Noise Pop report: Seablite grabbed center stage at the Chapel with hypnogogic glee

Full of psychedelic alt-'90s energy, the locals perfectly complemented headliner Laetitia Sadier and Broun Fellinis' sax.

I’m waiting in line for the ticket window at The Chapel, and an old friend, Phil Benson, formerly of the post-punk indie pop band Neutrals, is there too. He’s smiling. It’s a big, big night for local music. As we catch up, Phil Lantz, drummer for Neutrals and husband of Lauren Matsui from Seablite, listens in and laughs along. 

David Boyce, sax player extraordinaire of Broun Fellinis, a deconstructing jazz outfit of three decades in the Bay, is playing a tuned-down version of Marvin Gaye’s “What’s Going On” in a cafe located to the right of The Chapel on Valencia Street. 

Meanwhile both Phils and I can’t wait to see Seablite perform their smashing new album to a sold-out Noise Pop sponsored event. They may be opening for Laetitia Sadler, vocalist for Stereolab gone solo, Valencia Street has turned out for the hometown crew.

This easily could have been a capacity crowd for the Broun Fellinis alone, at their late-’90s zenith, waiting outside Cafe du Nord. But things, like restaurants and robotaxi allowances, always change in San Francisco.
==================================================
• [Objectives]:
[1] Judge each statement against the Noise Pop report: (a) Phil Lantz is the drummer for Neutrals; (b) Broun Fellinis is a jazz outfit that has been in the Bay for three decades; (c) David Boyce is playing inside The Chapel. For each, answer yes or no and quote the words from the report that decide it.
[2] Reproduce the Noise Pop report word for word between "Noise Pop report: Seablite" and "on Valencia Street.", inclusive.

• [Source excerpt]:
==================================================
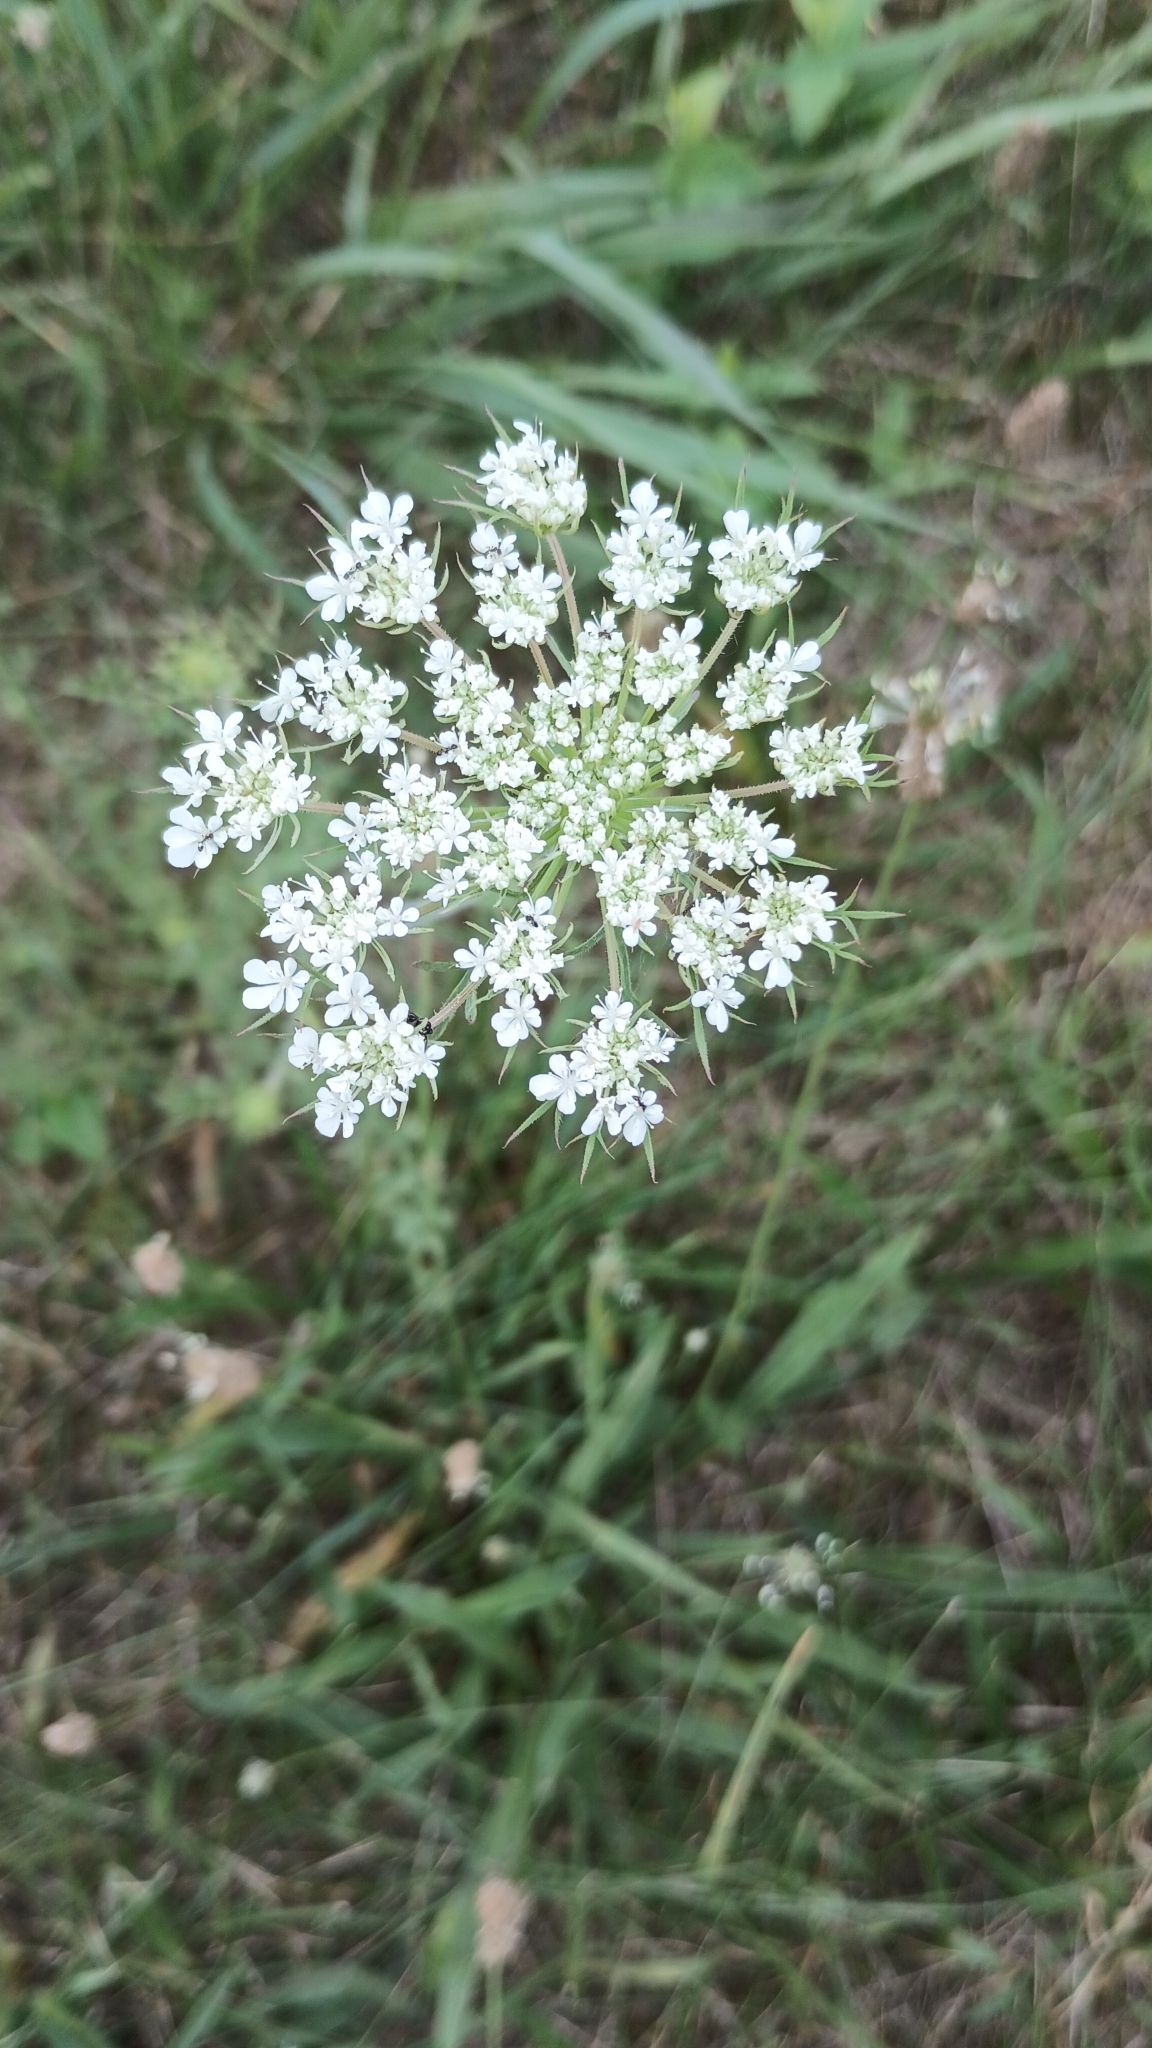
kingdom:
==================================================
• [Responses]:
[1]
(a) Yes: "Phil Lantz, drummer for Neutrals"
(b) Yes: "a deconstructing jazz outfit of three decades in the Bay"
(c) No: "in a cafe located to the right of The Chapel on Valencia Street"

[2]
Noise Pop report: Seablite grabbed center stage at the Chapel with hypnogogic glee

Full of psychedelic alt-'90s energy, the locals perfectly complemented headliner Laetitia Sadier and Broun Fellinis' sax.

I’m waiting in line for the ticket window at The Chapel, and an old friend, Phil Benson, formerly of the post-punk indie pop band Neutrals, is there too. He’s smiling. It’s a big, big night for local music. As we catch up, Phil Lantz, drummer for Neutrals and husband of Lauren Matsui from Seablite, listens in and laughs along. 

David Boyce, sax player extraordinaire of Broun Fellinis, a deconstructing jazz outfit of three decades in the Bay, is playing a tuned-down version of Marvin Gaye’s “What’s Going On” in a cafe located to the right of The Chapel on Valencia Street.